Rachel Bovard is also worth quoting here. “Instead of being processed at the border,” she writes,
asylum seekers will be placed in an Alternatives to Detention program—funded at $40 million in the bill—where they are moved to the interior of the country, and usually let go, pending a court date. So much for ending “catch and release.”
Worse yet, the bill creates a pernicious new incentive for illegal immigration and child trafficking. Under section 224 of the bill, the federal government is now prohibited from detaining or deporting any current sponsor, potential sponsor, or anyone residing with, an unaccompanied minor (UAC).
All this when the border wall is not even the main issue regarding immigration! Nevertheless, expect a massive waste of time and energy. Expect the Democrat-controlled House of Representatives to claim the emergency is over, a belief that the Republican-controlled Senate may dispute. The matter may wind up at the Supreme Court. It will probably be years before the wall is built, if ever. It is all quite laughable. It is tragic above all.
Then there is Venezuela. Although there’s a compelling case to be made for giving humanitarian aid to that unhappy country, it’s not in our interest to intervene in its affairs, thereby coming into conflict with our most powerful geopolitical rivals in order to install “democracy” there. Trump’s supporters voted for him in part because they don’t want America to incessantly police the world. The involvement of John Bolton (now agitating for war with Iran) and Elliott Abrams—two typical warmongering neocons—in Venezuela suggests that here, too, Trump is selling out.
Not only that, the conduct of his administration in regard to Venezuela has been utterly immoral. The Trump administration put Juan Guaidó in control over government bank accounts based in the U.S. and imposed sanctions on Venezuela’s oil sectors. In response, Nicolás Maduro, who refuses to give up power, has blocked our aid. Thus, as usually happens when we meddle in other nations, the poor are suffering, and will suffer more still. And for what? We don’t need Venezuela’s oil. Besides, the more misery we wreak in foreign lands, the more refugees we and other nations have to deal with.
Another problem is that the Trump administration is expending too much money on foreign aid around the world, as if America’s wealth were manna from heaven. What’s needed is massive government investment in high-tech jobs here on American soil. Without this, we will likely be surpassed by the ruthlessly efficient Chinese.
Another good idea is government-funded vocational schools, particularly in the struggling interior of the country. As I argued in last week’s column, it’s unrealistic, and harmful to the academy, to continue to expect everyone to go to college.

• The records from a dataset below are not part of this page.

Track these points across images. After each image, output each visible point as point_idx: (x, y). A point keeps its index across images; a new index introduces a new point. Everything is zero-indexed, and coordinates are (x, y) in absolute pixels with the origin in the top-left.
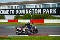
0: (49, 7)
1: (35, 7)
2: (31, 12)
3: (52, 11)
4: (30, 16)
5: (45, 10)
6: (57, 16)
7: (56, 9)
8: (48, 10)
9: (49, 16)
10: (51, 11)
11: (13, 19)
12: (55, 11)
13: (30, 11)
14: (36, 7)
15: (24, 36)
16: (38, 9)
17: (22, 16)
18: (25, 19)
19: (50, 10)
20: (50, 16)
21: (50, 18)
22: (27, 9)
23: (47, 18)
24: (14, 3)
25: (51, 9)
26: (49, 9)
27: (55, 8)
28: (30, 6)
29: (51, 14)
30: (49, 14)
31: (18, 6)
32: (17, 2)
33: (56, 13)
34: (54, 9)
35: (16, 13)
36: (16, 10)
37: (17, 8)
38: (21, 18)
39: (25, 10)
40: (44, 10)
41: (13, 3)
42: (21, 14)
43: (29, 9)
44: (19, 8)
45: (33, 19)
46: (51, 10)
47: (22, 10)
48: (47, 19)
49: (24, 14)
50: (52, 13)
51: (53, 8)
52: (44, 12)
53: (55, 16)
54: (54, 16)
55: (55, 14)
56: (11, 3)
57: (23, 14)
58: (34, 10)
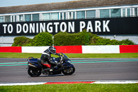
0: (92, 17)
1: (61, 17)
2: (52, 28)
3: (99, 27)
4: (49, 38)
5: (83, 25)
6: (111, 38)
7: (108, 22)
8: (90, 23)
9: (93, 38)
10: (96, 26)
11: (11, 45)
12: (105, 26)
13: (50, 26)
14: (63, 18)
15: (37, 85)
16: (67, 21)
17: (32, 38)
18: (37, 45)
19: (96, 24)
20: (95, 39)
21: (96, 43)
22: (43, 22)
23: (88, 42)
24: (13, 7)
25: (96, 22)
26: (93, 21)
27: (106, 19)
28: (48, 16)
29: (99, 33)
30: (94, 32)
31: (20, 16)
32: (18, 7)
33: (108, 30)
34: (104, 22)
35: (18, 32)
36: (18, 25)
37: (18, 20)
38: (29, 43)
39: (37, 24)
40: (81, 25)
41: (9, 8)
42: (28, 34)
43: (47, 22)
44: (23, 19)
45: (57, 45)
46: (98, 24)
47: (31, 24)
48: (89, 44)
49: (35, 34)
50: (100, 31)
51: (101, 20)
52: (81, 27)
53: (108, 37)
54: (104, 37)
55: (106, 33)
56: (4, 8)
57: (32, 34)
58: (58, 23)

Finally, the government should devote resources to creating more colleges like Hillsdale and St. John’s. The leading brand names—Harvard, Swarthmore, Stanford, and the like—are past reform and immense liabilities. We need new institutions of higher learning simply to counter their awful anti-American and anti-Western influence, to say nothing of preserving intellectual standards and keeping the nation competitive internationally.
The failures of the Trump administration shouldn’t surprise anyone. They’re merely what is to be expected from a democracy, human nature being what it is. Although still vastly preferable to Hillary pay-to-play Clinton, Trump has shown that he’s inadequate. Only a Trump partisan, as opposed to a disinterested mind, could fail to see that. It is time to start thinking about a new Republican candidate for the 2020 presidency. In my dreams, Tucker Carlson would run, the man having aged into a kind of Buchananite nationalist.